WHAT NEEDS TO BE DONE
Reproduce every line of text in the records below without changing a word, and leave the pictures out of your answer.

* * * * *

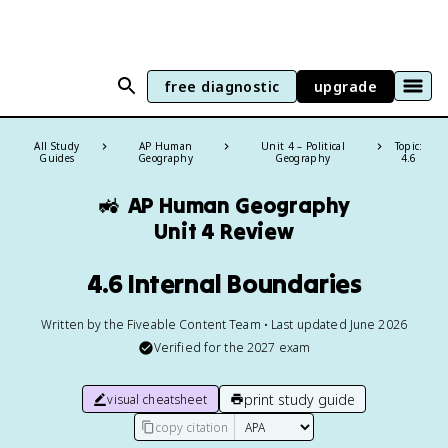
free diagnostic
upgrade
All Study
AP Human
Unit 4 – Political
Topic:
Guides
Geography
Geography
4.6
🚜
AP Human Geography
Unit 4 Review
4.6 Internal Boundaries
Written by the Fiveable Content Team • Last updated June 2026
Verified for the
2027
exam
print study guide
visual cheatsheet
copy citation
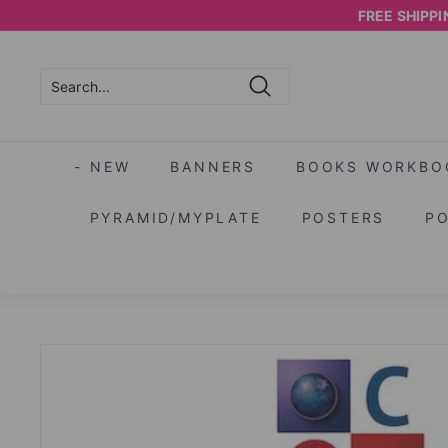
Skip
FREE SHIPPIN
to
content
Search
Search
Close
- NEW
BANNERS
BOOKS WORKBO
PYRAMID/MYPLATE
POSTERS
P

* * * * *

EXERCISE OUTPUT
free diagnostic
upgrade
All Study
AP Human
Unit 4 – Political
Topic:
Guides
Geography
Geography
4.6
🚜
AP Human Geography
Unit 4 Review
4.6 Internal Boundaries
Written by the Fiveable Content Team • Last updated June 2026
Verified for the
2027
exam
print study guide
visual cheatsheet
copy citation
Skip
FREE SHIPPIN
to
content
Search
Search
Close
- NEW
BANNERS
BOOKS WORKBO
PYRAMID/MYPLATE
POSTERS
P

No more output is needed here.